Real Live Coaching Website Tip for Noel
This is a website tip for fellow members of a blogging group on LinkedIn, where I’m currently doing free website reviews. If you want yours reviewed, find me on LinkedIn and post your site.
If you’d rather not wait, then schedule some quality time with me here, and we’ll find high-impact yet easy-to-do enhancements to improve your website for client attraction.
For Noel Rosos at http://lifeshowyouliveit.com
Thanks for sharing, Noel.
Think of your site as an adventure. An experience. A journey to a great future.
Do you remember how it feels when you clarify your dreams, when you spend time with someone sharing them, then an energy, a momentum naturally builds.
Remember?
A similar feeling needs to happen on your website for your visitors.
Your website needs to take the visitor on a path to a greater future – and your content is key for this.
As it stands, the blog headline “Stop giving yourself something to worry about” is just a statement of advice.
There’s no reason to read that article further.
The title doesn’t lead and in my experience, gets a low readership rate.
In working with my clients and my own emails to my list, I know that article titles that promise BIG BENEFITS and have MYSTERY are tried and tried ways to get readers to read – or shall I say, to get people on that journey of hope.

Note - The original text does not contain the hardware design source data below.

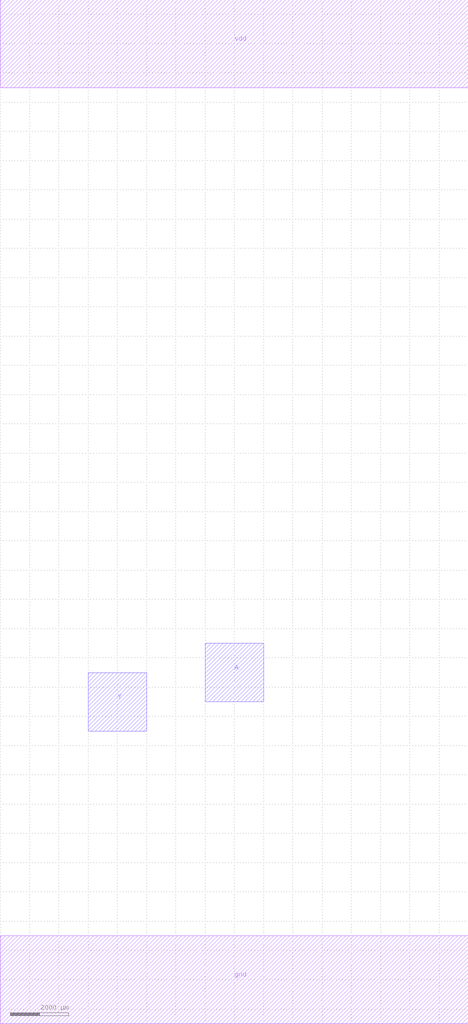
<source format=lef>
MACRO INVX2
 CLASS CORE ;
 ORIGIN 0 0 ;
 FOREIGN INVX2 0 0 ;
 SITE CORE ;
 SYMMETRY X Y R90 ;
  PIN vdd
   DIRECTION INOUT ;
   USE SIGNAL ;
   SHAPE ABUTMENT ;
    PORT
     CLASS CORE ;
       LAYER metal1 ;
        RECT 0.00000000 30500.00000000 16000.00000000 33500.00000000 ;
    END
  END vdd

  PIN gnd
   DIRECTION INOUT ;
   USE SIGNAL ;
   SHAPE ABUTMENT ;
    PORT
     CLASS CORE ;
       LAYER metal1 ;
        RECT 0.00000000 -1500.00000000 16000.00000000 1500.00000000 ;
    END
  END gnd

  PIN A
   DIRECTION INOUT ;
   USE SIGNAL ;
   SHAPE ABUTMENT ;
    PORT
     CLASS CORE ;
       LAYER metal2 ;
        RECT 7000.00000000 9500.00000000 9000.00000000 11500.00000000 ;
    END
  END A

  PIN Y
   DIRECTION INOUT ;
   USE SIGNAL ;
   SHAPE ABUTMENT ;
    PORT
     CLASS CORE ;
       LAYER metal2 ;
        RECT 3000.00000000 8500.00000000 5000.00000000 10500.00000000 ;
    END
  END Y


END INVX2

</source>
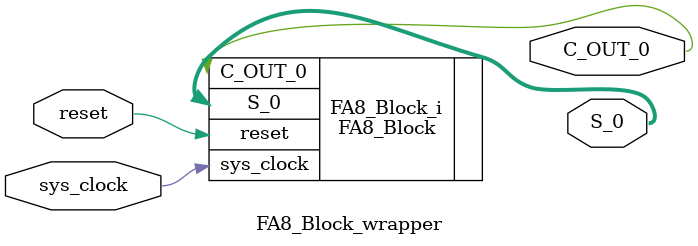
<source format=v>
`timescale 1 ps / 1 ps

module FA8_Block_wrapper
   (C_OUT_0,
    S_0,
    reset,
    sys_clock);
  output C_OUT_0;
  output [7:0]S_0;
  input reset;
  input sys_clock;

  wire C_OUT_0;
  wire [7:0]S_0;
  wire reset;
  wire sys_clock;

  FA8_Block FA8_Block_i
       (.C_OUT_0(C_OUT_0),
        .S_0(S_0),
        .reset(reset),
        .sys_clock(sys_clock));
endmodule

</source>
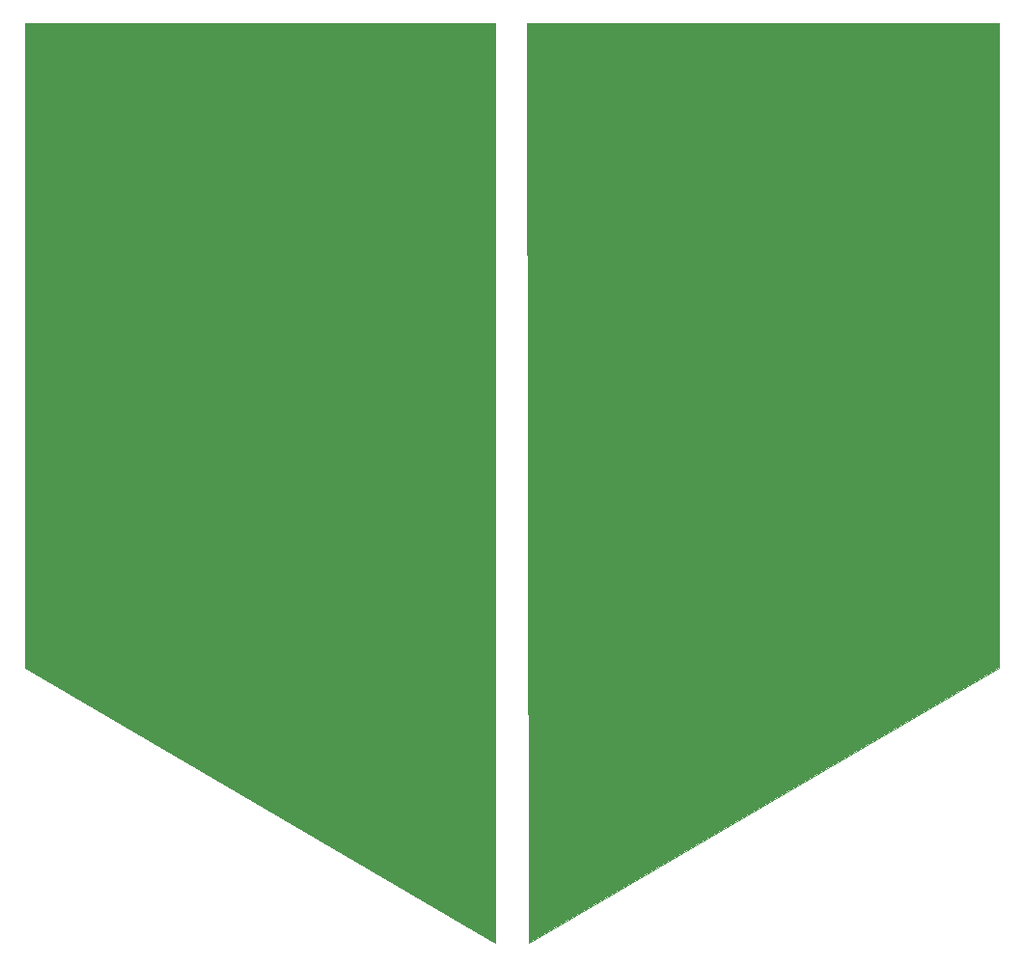
<source format=gts>
G04 #@! TF.GenerationSoftware,KiCad,Pcbnew,5.1.5+dfsg1-2build2*
G04 #@! TF.CreationDate,2020-09-22T17:53:16+09:00*
G04 #@! TF.ProjectId,shield,73686965-6c64-42e6-9b69-6361645f7063,rev?*
G04 #@! TF.SameCoordinates,Original*
G04 #@! TF.FileFunction,Soldermask,Top*
G04 #@! TF.FilePolarity,Negative*
%FSLAX46Y46*%
G04 Gerber Fmt 4.6, Leading zero omitted, Abs format (unit mm)*
G04 Created by KiCad (PCBNEW 5.1.5+dfsg1-2build2) date 2020-09-22 17:53:16*
%MOMM*%
%LPD*%
G04 APERTURE LIST*
%ADD10C,0.100000*%
G04 APERTURE END LIST*
D10*
G36*
X56515000Y-93345000D02*
G01*
X15240000Y-69215000D01*
X15240000Y-12700000D01*
X56515000Y-12700000D01*
X56515000Y-93345000D01*
G37*
X56515000Y-93345000D02*
X15240000Y-69215000D01*
X15240000Y-12700000D01*
X56515000Y-12700000D01*
X56515000Y-93345000D01*
G36*
X100711000Y-69215000D02*
G01*
X59436000Y-93345000D01*
X59309000Y-12700000D01*
X100711000Y-12700000D01*
X100711000Y-69215000D01*
G37*
X100711000Y-69215000D02*
X59436000Y-93345000D01*
X59309000Y-12700000D01*
X100711000Y-12700000D01*
X100711000Y-69215000D01*
G36*
X52980880Y-82849776D02*
G01*
X53361593Y-82925504D01*
X53771249Y-83095189D01*
X54139929Y-83341534D01*
X54453466Y-83655071D01*
X54699811Y-84023751D01*
X54869496Y-84433407D01*
X54956000Y-84868296D01*
X54956000Y-85311704D01*
X54869496Y-85746593D01*
X54699811Y-86156249D01*
X54453466Y-86524929D01*
X54139929Y-86838466D01*
X53771249Y-87084811D01*
X53361593Y-87254496D01*
X52980880Y-87330224D01*
X52926705Y-87341000D01*
X52483295Y-87341000D01*
X52429120Y-87330224D01*
X52048407Y-87254496D01*
X51638751Y-87084811D01*
X51270071Y-86838466D01*
X50956534Y-86524929D01*
X50710189Y-86156249D01*
X50540504Y-85746593D01*
X50454000Y-85311704D01*
X50454000Y-84868296D01*
X50540504Y-84433407D01*
X50710189Y-84023751D01*
X50956534Y-83655071D01*
X51270071Y-83341534D01*
X51638751Y-83095189D01*
X52048407Y-82925504D01*
X52429120Y-82849776D01*
X52483295Y-82839000D01*
X52926705Y-82839000D01*
X52980880Y-82849776D01*
G37*
G36*
X63394880Y-82849776D02*
G01*
X63775593Y-82925504D01*
X64185249Y-83095189D01*
X64553929Y-83341534D01*
X64867466Y-83655071D01*
X65113811Y-84023751D01*
X65283496Y-84433407D01*
X65370000Y-84868296D01*
X65370000Y-85311704D01*
X65283496Y-85746593D01*
X65113811Y-86156249D01*
X64867466Y-86524929D01*
X64553929Y-86838466D01*
X64185249Y-87084811D01*
X63775593Y-87254496D01*
X63394880Y-87330224D01*
X63340705Y-87341000D01*
X62897295Y-87341000D01*
X62843120Y-87330224D01*
X62462407Y-87254496D01*
X62052751Y-87084811D01*
X61684071Y-86838466D01*
X61370534Y-86524929D01*
X61124189Y-86156249D01*
X60954504Y-85746593D01*
X60868000Y-85311704D01*
X60868000Y-84868296D01*
X60954504Y-84433407D01*
X61124189Y-84023751D01*
X61370534Y-83655071D01*
X61684071Y-83341534D01*
X62052751Y-83095189D01*
X62462407Y-82925504D01*
X62843120Y-82849776D01*
X62897295Y-82839000D01*
X63340705Y-82839000D01*
X63394880Y-82849776D01*
G37*
G36*
X97049880Y-65069776D02*
G01*
X97430593Y-65145504D01*
X97840249Y-65315189D01*
X98208929Y-65561534D01*
X98522466Y-65875071D01*
X98768811Y-66243751D01*
X98938496Y-66653407D01*
X99025000Y-67088296D01*
X99025000Y-67531704D01*
X98938496Y-67966593D01*
X98768811Y-68376249D01*
X98522466Y-68744929D01*
X98208929Y-69058466D01*
X97840249Y-69304811D01*
X97430593Y-69474496D01*
X97049880Y-69550224D01*
X96995705Y-69561000D01*
X96552295Y-69561000D01*
X96498120Y-69550224D01*
X96117407Y-69474496D01*
X95707751Y-69304811D01*
X95339071Y-69058466D01*
X95025534Y-68744929D01*
X94779189Y-68376249D01*
X94609504Y-67966593D01*
X94523000Y-67531704D01*
X94523000Y-67088296D01*
X94609504Y-66653407D01*
X94779189Y-66243751D01*
X95025534Y-65875071D01*
X95339071Y-65561534D01*
X95707751Y-65315189D01*
X96117407Y-65145504D01*
X96498120Y-65069776D01*
X96552295Y-65059000D01*
X96995705Y-65059000D01*
X97049880Y-65069776D01*
G37*
G36*
X19325880Y-65069776D02*
G01*
X19706593Y-65145504D01*
X20116249Y-65315189D01*
X20484929Y-65561534D01*
X20798466Y-65875071D01*
X21044811Y-66243751D01*
X21214496Y-66653407D01*
X21301000Y-67088296D01*
X21301000Y-67531704D01*
X21214496Y-67966593D01*
X21044811Y-68376249D01*
X20798466Y-68744929D01*
X20484929Y-69058466D01*
X20116249Y-69304811D01*
X19706593Y-69474496D01*
X19325880Y-69550224D01*
X19271705Y-69561000D01*
X18828295Y-69561000D01*
X18774120Y-69550224D01*
X18393407Y-69474496D01*
X17983751Y-69304811D01*
X17615071Y-69058466D01*
X17301534Y-68744929D01*
X17055189Y-68376249D01*
X16885504Y-67966593D01*
X16799000Y-67531704D01*
X16799000Y-67088296D01*
X16885504Y-66653407D01*
X17055189Y-66243751D01*
X17301534Y-65875071D01*
X17615071Y-65561534D01*
X17983751Y-65315189D01*
X18393407Y-65145504D01*
X18774120Y-65069776D01*
X18828295Y-65059000D01*
X19271705Y-65059000D01*
X19325880Y-65069776D01*
G37*
G36*
X63394880Y-14269776D02*
G01*
X63775593Y-14345504D01*
X64185249Y-14515189D01*
X64553929Y-14761534D01*
X64867466Y-15075071D01*
X65113811Y-15443751D01*
X65283496Y-15853407D01*
X65370000Y-16288296D01*
X65370000Y-16731704D01*
X65283496Y-17166593D01*
X65113811Y-17576249D01*
X64867466Y-17944929D01*
X64553929Y-18258466D01*
X64185249Y-18504811D01*
X63775593Y-18674496D01*
X63394880Y-18750224D01*
X63340705Y-18761000D01*
X62897295Y-18761000D01*
X62843120Y-18750224D01*
X62462407Y-18674496D01*
X62052751Y-18504811D01*
X61684071Y-18258466D01*
X61370534Y-17944929D01*
X61124189Y-17576249D01*
X60954504Y-17166593D01*
X60868000Y-16731704D01*
X60868000Y-16288296D01*
X60954504Y-15853407D01*
X61124189Y-15443751D01*
X61370534Y-15075071D01*
X61684071Y-14761534D01*
X62052751Y-14515189D01*
X62462407Y-14345504D01*
X62843120Y-14269776D01*
X62897295Y-14259000D01*
X63340705Y-14259000D01*
X63394880Y-14269776D01*
G37*
G36*
X52980880Y-14269776D02*
G01*
X53361593Y-14345504D01*
X53771249Y-14515189D01*
X54139929Y-14761534D01*
X54453466Y-15075071D01*
X54699811Y-15443751D01*
X54869496Y-15853407D01*
X54956000Y-16288296D01*
X54956000Y-16731704D01*
X54869496Y-17166593D01*
X54699811Y-17576249D01*
X54453466Y-17944929D01*
X54139929Y-18258466D01*
X53771249Y-18504811D01*
X53361593Y-18674496D01*
X52980880Y-18750224D01*
X52926705Y-18761000D01*
X52483295Y-18761000D01*
X52429120Y-18750224D01*
X52048407Y-18674496D01*
X51638751Y-18504811D01*
X51270071Y-18258466D01*
X50956534Y-17944929D01*
X50710189Y-17576249D01*
X50540504Y-17166593D01*
X50454000Y-16731704D01*
X50454000Y-16288296D01*
X50540504Y-15853407D01*
X50710189Y-15443751D01*
X50956534Y-15075071D01*
X51270071Y-14761534D01*
X51638751Y-14515189D01*
X52048407Y-14345504D01*
X52429120Y-14269776D01*
X52483295Y-14259000D01*
X52926705Y-14259000D01*
X52980880Y-14269776D01*
G37*
M02*

</source>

Fix your headlines to use the mystery and benefit elements.
Also, Ditch the ads.
Why have them? Because your site is a free site? Then, you’ll be seen as all of those other ad types of sites – promote, spammy, poor in advice, unprofessional, cyberspace wasters.
You don’t want people looking at ads for biz cards or whatever else Google serves up, and you certainly don’t want visitors to click away. You want them to engage with your site, dream big, see you as the catalyst, and contact you to become your client – or sign up or buy something.
Here’s your site before:
Here’s your website after with better article titles:
See the difference?
I’m always surprised/shocked when a coach has google ads or something similar on their website. Makes them look incredibly unprofessional in my opinion.
Hey Ed … using a free site service can result in ads. I suspect the coach didn’t really want them. I doubt it was a conscious choice. Thanks for making a peep here.